• **EXERCISE**
Your job is to set down the stretch of entries that opens with the line containing "M93,189L95,250L68,251L67,190Z" and closes with the line containing "M1615,530L1626,570L1548,591L1538,550Z". Keep both end lines, copy each exactly, and add nothing.

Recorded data
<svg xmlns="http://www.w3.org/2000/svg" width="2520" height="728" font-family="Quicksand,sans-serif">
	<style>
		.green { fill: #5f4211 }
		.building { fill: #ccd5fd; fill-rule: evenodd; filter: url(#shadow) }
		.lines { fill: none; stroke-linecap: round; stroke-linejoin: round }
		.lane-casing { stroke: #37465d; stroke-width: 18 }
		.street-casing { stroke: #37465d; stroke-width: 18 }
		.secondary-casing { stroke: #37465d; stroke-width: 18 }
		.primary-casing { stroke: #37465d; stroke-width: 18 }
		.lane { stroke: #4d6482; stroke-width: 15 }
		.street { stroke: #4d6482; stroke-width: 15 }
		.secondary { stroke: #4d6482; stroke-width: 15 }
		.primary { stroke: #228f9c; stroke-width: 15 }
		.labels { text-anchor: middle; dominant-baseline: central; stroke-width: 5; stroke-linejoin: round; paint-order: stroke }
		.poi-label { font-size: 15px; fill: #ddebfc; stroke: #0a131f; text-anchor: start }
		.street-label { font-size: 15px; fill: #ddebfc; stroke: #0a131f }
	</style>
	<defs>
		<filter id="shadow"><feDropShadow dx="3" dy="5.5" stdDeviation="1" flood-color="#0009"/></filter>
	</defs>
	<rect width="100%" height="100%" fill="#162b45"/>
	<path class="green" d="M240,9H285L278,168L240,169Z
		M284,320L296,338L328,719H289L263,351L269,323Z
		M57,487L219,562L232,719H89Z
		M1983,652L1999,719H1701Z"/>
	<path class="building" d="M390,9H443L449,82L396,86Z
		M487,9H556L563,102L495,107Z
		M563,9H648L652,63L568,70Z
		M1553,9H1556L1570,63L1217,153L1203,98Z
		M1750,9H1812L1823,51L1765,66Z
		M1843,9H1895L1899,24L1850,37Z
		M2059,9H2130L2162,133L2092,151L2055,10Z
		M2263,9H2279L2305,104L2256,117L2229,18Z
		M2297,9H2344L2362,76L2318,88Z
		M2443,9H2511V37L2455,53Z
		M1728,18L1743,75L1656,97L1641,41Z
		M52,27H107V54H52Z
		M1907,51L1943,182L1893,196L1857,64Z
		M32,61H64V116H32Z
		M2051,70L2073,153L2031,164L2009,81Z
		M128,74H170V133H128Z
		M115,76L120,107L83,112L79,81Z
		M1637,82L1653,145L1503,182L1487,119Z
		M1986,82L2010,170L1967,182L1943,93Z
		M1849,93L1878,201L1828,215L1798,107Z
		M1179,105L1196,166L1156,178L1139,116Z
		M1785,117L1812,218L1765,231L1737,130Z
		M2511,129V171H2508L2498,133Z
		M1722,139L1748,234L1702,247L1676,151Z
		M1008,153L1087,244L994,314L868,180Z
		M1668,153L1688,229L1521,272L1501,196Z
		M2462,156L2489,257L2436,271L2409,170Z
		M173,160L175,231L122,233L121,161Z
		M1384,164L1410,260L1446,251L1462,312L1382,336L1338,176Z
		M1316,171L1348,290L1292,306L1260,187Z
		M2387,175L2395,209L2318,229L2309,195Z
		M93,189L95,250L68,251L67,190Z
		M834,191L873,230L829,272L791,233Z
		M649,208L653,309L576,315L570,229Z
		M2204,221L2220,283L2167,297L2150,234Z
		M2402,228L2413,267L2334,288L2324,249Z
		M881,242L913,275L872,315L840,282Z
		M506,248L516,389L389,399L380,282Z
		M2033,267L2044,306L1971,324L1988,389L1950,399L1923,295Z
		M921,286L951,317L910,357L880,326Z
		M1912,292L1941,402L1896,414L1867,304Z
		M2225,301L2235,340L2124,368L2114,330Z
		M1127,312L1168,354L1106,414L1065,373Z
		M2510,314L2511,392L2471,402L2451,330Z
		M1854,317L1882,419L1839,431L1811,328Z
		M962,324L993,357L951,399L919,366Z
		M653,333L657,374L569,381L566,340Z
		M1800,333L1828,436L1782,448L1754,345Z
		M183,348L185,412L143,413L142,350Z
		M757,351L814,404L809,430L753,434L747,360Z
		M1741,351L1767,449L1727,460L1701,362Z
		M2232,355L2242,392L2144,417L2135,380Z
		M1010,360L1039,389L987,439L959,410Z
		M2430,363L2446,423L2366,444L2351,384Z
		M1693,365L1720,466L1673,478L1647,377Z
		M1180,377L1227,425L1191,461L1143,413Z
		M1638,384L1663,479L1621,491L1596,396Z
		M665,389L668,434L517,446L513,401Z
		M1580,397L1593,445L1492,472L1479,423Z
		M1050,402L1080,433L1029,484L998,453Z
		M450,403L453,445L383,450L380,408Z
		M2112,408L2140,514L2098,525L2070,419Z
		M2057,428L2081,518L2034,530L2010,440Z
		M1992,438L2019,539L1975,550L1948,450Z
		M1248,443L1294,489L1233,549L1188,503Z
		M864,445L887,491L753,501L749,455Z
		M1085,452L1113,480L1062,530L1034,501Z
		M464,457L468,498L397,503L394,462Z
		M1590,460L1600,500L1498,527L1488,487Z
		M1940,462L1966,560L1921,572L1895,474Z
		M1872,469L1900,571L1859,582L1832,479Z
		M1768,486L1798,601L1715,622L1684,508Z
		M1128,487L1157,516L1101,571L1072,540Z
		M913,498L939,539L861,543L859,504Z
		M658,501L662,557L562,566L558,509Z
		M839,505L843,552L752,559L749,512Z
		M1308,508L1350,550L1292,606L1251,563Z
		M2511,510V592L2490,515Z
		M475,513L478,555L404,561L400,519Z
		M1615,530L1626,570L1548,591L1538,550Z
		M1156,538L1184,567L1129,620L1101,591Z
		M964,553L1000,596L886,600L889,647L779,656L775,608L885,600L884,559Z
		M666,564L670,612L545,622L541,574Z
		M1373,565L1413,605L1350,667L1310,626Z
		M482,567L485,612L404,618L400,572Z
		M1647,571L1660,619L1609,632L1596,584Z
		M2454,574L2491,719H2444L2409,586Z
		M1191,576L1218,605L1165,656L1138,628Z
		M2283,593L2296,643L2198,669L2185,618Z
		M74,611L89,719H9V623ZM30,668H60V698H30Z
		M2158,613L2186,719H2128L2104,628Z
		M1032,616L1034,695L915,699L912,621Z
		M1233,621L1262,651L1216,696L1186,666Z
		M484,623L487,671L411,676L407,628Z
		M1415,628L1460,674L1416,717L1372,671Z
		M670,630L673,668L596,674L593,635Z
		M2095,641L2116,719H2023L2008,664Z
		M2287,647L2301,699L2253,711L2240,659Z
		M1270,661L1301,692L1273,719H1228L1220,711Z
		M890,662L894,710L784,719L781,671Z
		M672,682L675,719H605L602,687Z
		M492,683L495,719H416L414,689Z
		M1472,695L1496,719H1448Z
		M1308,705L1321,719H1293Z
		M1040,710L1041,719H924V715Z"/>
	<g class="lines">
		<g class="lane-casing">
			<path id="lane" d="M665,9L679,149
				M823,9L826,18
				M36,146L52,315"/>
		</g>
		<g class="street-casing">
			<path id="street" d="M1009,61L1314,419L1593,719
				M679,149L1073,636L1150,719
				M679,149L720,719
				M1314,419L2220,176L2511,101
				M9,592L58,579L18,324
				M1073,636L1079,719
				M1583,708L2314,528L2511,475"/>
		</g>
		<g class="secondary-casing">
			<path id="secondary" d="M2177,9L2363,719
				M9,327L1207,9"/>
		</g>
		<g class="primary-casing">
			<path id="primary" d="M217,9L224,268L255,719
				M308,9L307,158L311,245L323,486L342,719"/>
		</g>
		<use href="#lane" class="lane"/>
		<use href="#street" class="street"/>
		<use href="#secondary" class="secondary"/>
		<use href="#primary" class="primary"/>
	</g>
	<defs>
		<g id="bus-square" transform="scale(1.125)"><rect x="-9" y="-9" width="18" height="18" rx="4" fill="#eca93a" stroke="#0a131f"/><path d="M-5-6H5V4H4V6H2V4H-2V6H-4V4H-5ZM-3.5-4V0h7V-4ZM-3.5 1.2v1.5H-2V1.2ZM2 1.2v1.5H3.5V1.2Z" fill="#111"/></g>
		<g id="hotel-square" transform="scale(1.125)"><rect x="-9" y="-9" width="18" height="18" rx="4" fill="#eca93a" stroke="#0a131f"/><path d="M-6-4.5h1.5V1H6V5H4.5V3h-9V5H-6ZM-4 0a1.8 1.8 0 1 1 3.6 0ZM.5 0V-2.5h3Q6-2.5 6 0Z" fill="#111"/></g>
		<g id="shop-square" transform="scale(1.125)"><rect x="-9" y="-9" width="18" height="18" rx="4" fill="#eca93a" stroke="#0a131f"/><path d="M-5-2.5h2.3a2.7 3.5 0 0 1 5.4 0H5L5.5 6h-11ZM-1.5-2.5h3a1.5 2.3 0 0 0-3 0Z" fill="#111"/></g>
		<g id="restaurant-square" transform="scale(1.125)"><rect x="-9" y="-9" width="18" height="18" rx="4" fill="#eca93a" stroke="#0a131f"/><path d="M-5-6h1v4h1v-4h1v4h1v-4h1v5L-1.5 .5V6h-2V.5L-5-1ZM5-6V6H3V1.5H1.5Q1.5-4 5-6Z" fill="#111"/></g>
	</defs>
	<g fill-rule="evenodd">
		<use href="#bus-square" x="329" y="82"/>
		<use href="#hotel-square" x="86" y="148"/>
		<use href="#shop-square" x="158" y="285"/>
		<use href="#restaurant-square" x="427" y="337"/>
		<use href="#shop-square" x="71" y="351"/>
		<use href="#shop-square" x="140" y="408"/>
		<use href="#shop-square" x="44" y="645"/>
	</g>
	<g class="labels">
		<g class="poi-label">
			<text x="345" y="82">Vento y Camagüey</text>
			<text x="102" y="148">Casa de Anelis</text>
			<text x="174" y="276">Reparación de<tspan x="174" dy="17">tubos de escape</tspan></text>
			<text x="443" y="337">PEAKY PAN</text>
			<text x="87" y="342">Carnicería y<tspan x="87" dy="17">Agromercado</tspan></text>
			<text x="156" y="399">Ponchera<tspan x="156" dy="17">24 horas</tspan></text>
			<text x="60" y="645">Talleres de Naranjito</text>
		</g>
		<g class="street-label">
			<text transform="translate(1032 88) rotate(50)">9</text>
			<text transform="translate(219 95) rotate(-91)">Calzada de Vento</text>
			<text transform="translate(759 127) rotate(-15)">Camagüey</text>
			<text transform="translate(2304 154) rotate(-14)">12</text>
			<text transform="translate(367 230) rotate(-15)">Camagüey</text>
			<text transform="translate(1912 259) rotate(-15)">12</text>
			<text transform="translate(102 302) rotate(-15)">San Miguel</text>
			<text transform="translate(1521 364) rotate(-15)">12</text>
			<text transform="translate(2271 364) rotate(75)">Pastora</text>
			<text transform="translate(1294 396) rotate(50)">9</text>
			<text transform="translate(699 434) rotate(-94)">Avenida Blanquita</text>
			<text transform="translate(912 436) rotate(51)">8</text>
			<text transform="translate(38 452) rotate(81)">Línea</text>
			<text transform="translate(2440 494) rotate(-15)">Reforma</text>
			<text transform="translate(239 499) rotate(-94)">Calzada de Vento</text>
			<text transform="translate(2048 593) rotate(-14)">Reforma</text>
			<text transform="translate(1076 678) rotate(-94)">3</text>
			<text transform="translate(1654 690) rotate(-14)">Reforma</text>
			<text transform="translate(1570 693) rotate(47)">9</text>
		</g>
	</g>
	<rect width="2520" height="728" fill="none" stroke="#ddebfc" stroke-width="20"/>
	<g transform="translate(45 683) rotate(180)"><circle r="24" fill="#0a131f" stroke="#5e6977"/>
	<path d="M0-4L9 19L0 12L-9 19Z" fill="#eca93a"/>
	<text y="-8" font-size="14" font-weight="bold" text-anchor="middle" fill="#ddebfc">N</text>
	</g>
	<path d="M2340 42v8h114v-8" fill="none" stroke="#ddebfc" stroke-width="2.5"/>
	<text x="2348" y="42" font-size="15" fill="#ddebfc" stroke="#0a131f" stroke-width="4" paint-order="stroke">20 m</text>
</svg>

• **RESPONSE BELOW**
		M93,189L95,250L68,251L67,190Z
		M834,191L873,230L829,272L791,233Z
		M649,208L653,309L576,315L570,229Z
		M2204,221L2220,283L2167,297L2150,234Z
		M2402,228L2413,267L2334,288L2324,249Z
		M881,242L913,275L872,315L840,282Z
		M506,248L516,389L389,399L380,282Z
		M2033,267L2044,306L1971,324L1988,389L1950,399L1923,295Z
		M921,286L951,317L910,357L880,326Z
		M1912,292L1941,402L1896,414L1867,304Z
		M2225,301L2235,340L2124,368L2114,330Z
		M1127,312L1168,354L1106,414L1065,373Z
		M2510,314L2511,392L2471,402L2451,330Z
		M1854,317L1882,419L1839,431L1811,328Z
		M962,324L993,357L951,399L919,366Z
		M653,333L657,374L569,381L566,340Z
		M1800,333L1828,436L1782,448L1754,345Z
		M183,348L185,412L143,413L142,350Z
		M757,351L814,404L809,430L753,434L747,360Z
		M1741,351L1767,449L1727,460L1701,362Z
		M2232,355L2242,392L2144,417L2135,380Z
		M1010,360L1039,389L987,439L959,410Z
		M2430,363L2446,423L2366,444L2351,384Z
		M1693,365L1720,466L1673,478L1647,377Z
		M1180,377L1227,425L1191,461L1143,413Z
		M1638,384L1663,479L1621,491L1596,396Z
		M665,389L668,434L517,446L513,401Z
		M1580,397L1593,445L1492,472L1479,423Z
		M1050,402L1080,433L1029,484L998,453Z
		M450,403L453,445L383,450L380,408Z
		M2112,408L2140,514L2098,525L2070,419Z
		M2057,428L2081,518L2034,530L2010,440Z
		M1992,438L2019,539L1975,550L1948,450Z
		M1248,443L1294,489L1233,549L1188,503Z
		M864,445L887,491L753,501L749,455Z
		M1085,452L1113,480L1062,530L1034,501Z
		M464,457L468,498L397,503L394,462Z
		M1590,460L1600,500L1498,527L1488,487Z
		M1940,462L1966,560L1921,572L1895,474Z
		M1872,469L1900,571L1859,582L1832,479Z
		M1768,486L1798,601L1715,622L1684,508Z
		M1128,487L1157,516L1101,571L1072,540Z
		M913,498L939,539L861,543L859,504Z
		M658,501L662,557L562,566L558,509Z
		M839,505L843,552L752,559L749,512Z
		M1308,508L1350,550L1292,606L1251,563Z
		M2511,510V592L2490,515Z
		M475,513L478,555L404,561L400,519Z
		M1615,530L1626,570L1548,591L1538,550Z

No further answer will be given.